**JOB:**
Return every line of the data below unchanged and in its original order.

**ENTRIES SUPPLIED:**
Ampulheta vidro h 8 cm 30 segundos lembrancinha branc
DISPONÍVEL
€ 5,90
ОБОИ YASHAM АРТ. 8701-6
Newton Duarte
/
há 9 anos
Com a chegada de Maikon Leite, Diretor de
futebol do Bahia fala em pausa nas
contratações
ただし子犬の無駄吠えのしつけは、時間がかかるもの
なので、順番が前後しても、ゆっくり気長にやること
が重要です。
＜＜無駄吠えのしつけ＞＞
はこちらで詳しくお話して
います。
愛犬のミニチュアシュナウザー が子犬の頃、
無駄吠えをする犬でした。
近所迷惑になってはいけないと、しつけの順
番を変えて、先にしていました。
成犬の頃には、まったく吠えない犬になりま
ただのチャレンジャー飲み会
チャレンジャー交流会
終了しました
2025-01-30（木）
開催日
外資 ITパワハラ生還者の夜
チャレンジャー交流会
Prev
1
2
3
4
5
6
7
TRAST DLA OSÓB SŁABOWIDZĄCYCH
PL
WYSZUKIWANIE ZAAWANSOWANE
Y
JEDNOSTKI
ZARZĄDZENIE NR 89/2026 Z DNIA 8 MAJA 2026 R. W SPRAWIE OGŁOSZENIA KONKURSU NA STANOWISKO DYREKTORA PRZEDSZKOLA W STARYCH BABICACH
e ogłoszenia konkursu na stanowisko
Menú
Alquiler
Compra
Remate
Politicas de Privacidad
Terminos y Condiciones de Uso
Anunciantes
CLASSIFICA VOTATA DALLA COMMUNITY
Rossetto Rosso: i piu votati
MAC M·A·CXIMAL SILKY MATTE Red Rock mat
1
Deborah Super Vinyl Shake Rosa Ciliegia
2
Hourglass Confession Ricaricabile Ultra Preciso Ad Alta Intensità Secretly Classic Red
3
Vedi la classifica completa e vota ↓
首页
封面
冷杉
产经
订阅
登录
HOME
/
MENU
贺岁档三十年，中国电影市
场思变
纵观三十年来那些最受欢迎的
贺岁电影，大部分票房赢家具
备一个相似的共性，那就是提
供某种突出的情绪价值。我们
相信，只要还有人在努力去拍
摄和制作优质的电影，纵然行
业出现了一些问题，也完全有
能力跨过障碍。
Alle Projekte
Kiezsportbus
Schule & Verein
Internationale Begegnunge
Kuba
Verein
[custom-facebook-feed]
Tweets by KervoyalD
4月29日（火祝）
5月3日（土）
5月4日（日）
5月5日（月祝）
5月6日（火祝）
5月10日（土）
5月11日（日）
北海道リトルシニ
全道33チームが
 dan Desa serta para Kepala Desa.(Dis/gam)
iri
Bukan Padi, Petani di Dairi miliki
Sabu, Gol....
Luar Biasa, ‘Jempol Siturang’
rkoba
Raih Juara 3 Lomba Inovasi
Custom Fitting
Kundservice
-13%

**RESULT OF THE TASK:**
Ampulheta vidro h 8 cm 30 segundos lembrancinha branc
DISPONÍVEL
€ 5,90
ОБОИ YASHAM АРТ. 8701-6
Newton Duarte
/
há 9 anos
Com a chegada de Maikon Leite, Diretor de
futebol do Bahia fala em pausa nas
contratações
ただし子犬の無駄吠えのしつけは、時間がかかるもの
なので、順番が前後しても、ゆっくり気長にやること
が重要です。
＜＜無駄吠えのしつけ＞＞
はこちらで詳しくお話して
います。
愛犬のミニチュアシュナウザー が子犬の頃、
無駄吠えをする犬でした。
近所迷惑になってはいけないと、しつけの順
番を変えて、先にしていました。
成犬の頃には、まったく吠えない犬になりま
ただのチャレンジャー飲み会
チャレンジャー交流会
終了しました
2025-01-30（木）
開催日
外資 ITパワハラ生還者の夜
チャレンジャー交流会
Prev
1
2
3
4
5
6
7
TRAST DLA OSÓB SŁABOWIDZĄCYCH
PL
WYSZUKIWANIE ZAAWANSOWANE
Y
JEDNOSTKI
ZARZĄDZENIE NR 89/2026 Z DNIA 8 MAJA 2026 R. W SPRAWIE OGŁOSZENIA KONKURSU NA STANOWISKO DYREKTORA PRZEDSZKOLA W STARYCH BABICACH
e ogłoszenia konkursu na stanowisko
Menú
Alquiler
Compra
Remate
Politicas de Privacidad
Terminos y Condiciones de Uso
Anunciantes
CLASSIFICA VOTATA DALLA COMMUNITY
Rossetto Rosso: i piu votati
MAC M·A·CXIMAL SILKY MATTE Red Rock mat
1
Deborah Super Vinyl Shake Rosa Ciliegia
2
Hourglass Confession Ricaricabile Ultra Preciso Ad Alta Intensità Secretly Classic Red
3
Vedi la classifica completa e vota ↓
首页
封面
冷杉
产经
订阅
登录
HOME
/
MENU
贺岁档三十年，中国电影市
场思变
纵观三十年来那些最受欢迎的
贺岁电影，大部分票房赢家具
备一个相似的共性，那就是提
供某种突出的情绪价值。我们
相信，只要还有人在努力去拍
摄和制作优质的电影，纵然行
业出现了一些问题，也完全有
能力跨过障碍。
Alle Projekte
Kiezsportbus
Schule & Verein
Internationale Begegnunge
Kuba
Verein
[custom-facebook-feed]
Tweets by KervoyalD
4月29日（火祝）
5月3日（土）
5月4日（日）
5月5日（月祝）
5月6日（火祝）
5月10日（土）
5月11日（日）
北海道リトルシニ
全道33チームが
 dan Desa serta para Kepala Desa.(Dis/gam)
iri
Bukan Padi, Petani di Dairi miliki
Sabu, Gol....
Luar Biasa, ‘Jempol Siturang’
rkoba
Raih Juara 3 Lomba Inovasi
Custom Fitting
Kundservice
-13%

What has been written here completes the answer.